Great advice folks. I'll throw one more book out there that I found useful, although I tend to lean back to Juran's guidance on most occassions. It's Ray Campanellas (sp?) book. I may have done a quick write up on it in the Book Review section. I'm sure of the author, fuzy on the spelling, and the complete title of the book. But it is available through most book stores and the ASQ bookstore. As for how to report things, think of your audiance. Translate things into usable formats. While the tendancy is to adjust all measures into dollars, the warehouse manager might be more interested in knowing what square footage those dollars might bring. Write for the Reader, not the Writer.

Back to the group...

Regards,

Kevin
 

gpainter

Quite Involved in Discussions
#8
Look in Quality Progress May 2001 issue. A fairly good article. It starts on page 29-37. Also in QP May of 1998 pg 61 has a chart on COPQ.
 
Last edited:
B

ben sortin

#9
My rule of thumb is 10% of the workforce should have their quality hats on. Ask the sales manager who is logging preventive quality costs in his or her department.
 
#10
RosieA said:
My present company measures Cost of Quality as a % of Sales.
Rosie,
Always make sure that your Quality Numbers are related rates. Using % of Sales, or % of the Cost of Goods Sold as the denominator in your rate is imperative.

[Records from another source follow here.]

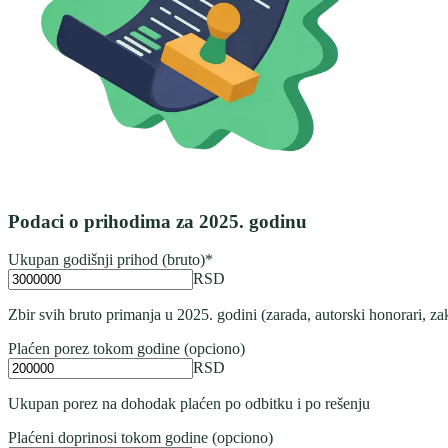
Podaci o prihodima za 2025. godinu
Ukupan godišnji prihod (bruto)
*
RSD
Zbir svih bruto primanja u 2025. godini (zarada, autorski honorari, zak
Plaćen porez tokom godine (opciono)
RSD
Ukupan porez na dohodak plaćen po odbitku i po rešenju
Plaćeni doprinosi tokom godine (opciono)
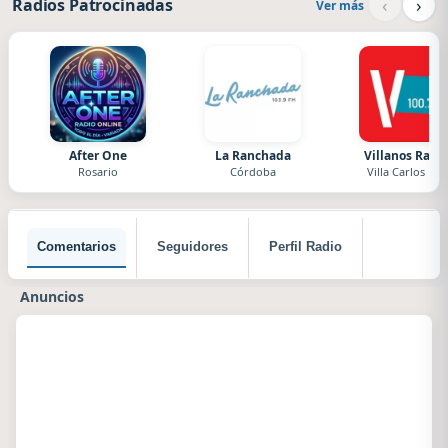
‹
›
Radios Patrocinadas
Ver más
After One
La Ranchada
Villanos Radi
Rosario
Córdoba
Villa Carlos Paz
Comentarios
Seguidores
Perfil Radio
Anuncios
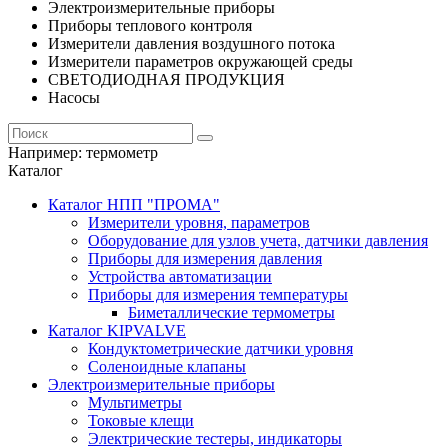
Электроизмерительные приборы
Приборы теплового контроля
Измерители давления воздушного потока
Измерители параметров окружающей среды
СВЕТОДИОДНАЯ ПРОДУКЦИЯ
Насосы
Например:
термометр
Каталог
Каталог НПП "ПРОМА"
Измерители уровня, параметров
Оборудование для узлов учета, датчики давления
Приборы для измерения давления
Устройства автоматизации
Приборы для измерения температуры
Биметаллические термометры
Каталог KIPVALVE
Кондуктометрические датчики уровня
Соленоидные клапаны
Электроизмерительные приборы
Мультиметры
Токовые клещи
Электрические тестеры, индикаторы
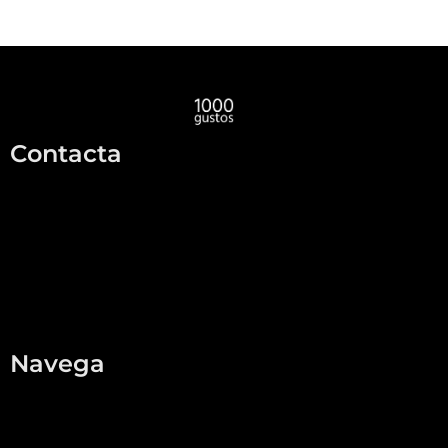
Contacta
info@1000gustos.com
696595193
Formulari
Navega
Home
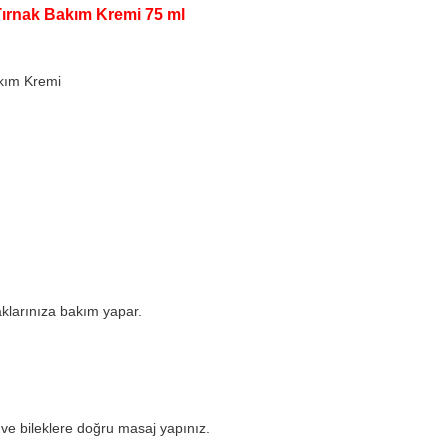
Tırnak Bakım Kremi 75 ml
akım Kremi
klarınıza bakım yapar.
 ve bileklere doğru masaj yapınız.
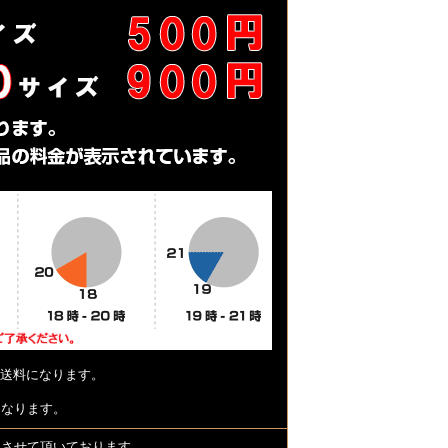
送料になります。
となります。
とさせて頂いております。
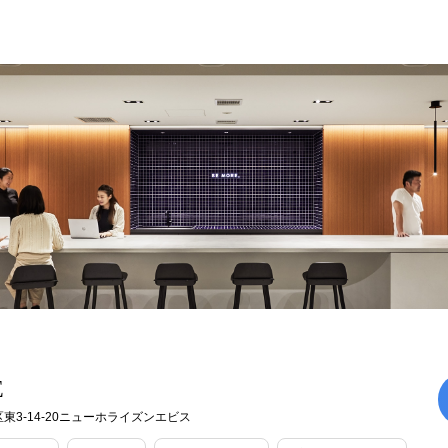
E
東3-14-20ニューホライズンエビス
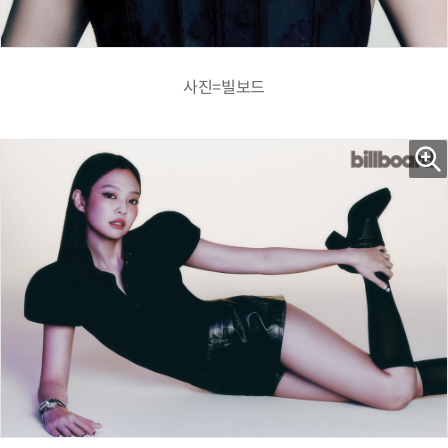
사진=빌보드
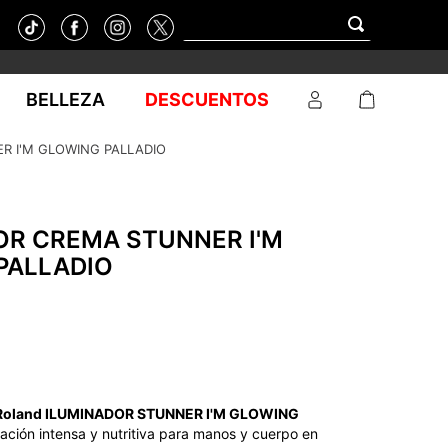
BELLEZA
DESCUENTOS
R I'M GLOWING PALLADIO
OR CREMA STUNNER I'M
PALLADIO
 Roland ILUMINADOR STUNNER I'M GLOWING
ación intensa y nutritiva para manos y cuerpo en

I had a CEO that just about had a fit about the $60K per year scrap and rework figure presented at management review. Quote: "I can pay an engineer for that and they can fix all the causes." Next management review my presentation was a scrap rate of 0.35% (CEO grins broadly and says "That's much better than last time"). That is $60K (scrapped parts $, scrapped assemblies containing parts and labor $, and rework labor $) out of the $17M worth of parts and labor that went in the products we produced during the same period. I never even had to pull out my magic bullets: data from the QMs at several other similar companies showing an average of ~2.5% and data showing the average cost of an engineer (including bennies) was ~$90K at our company.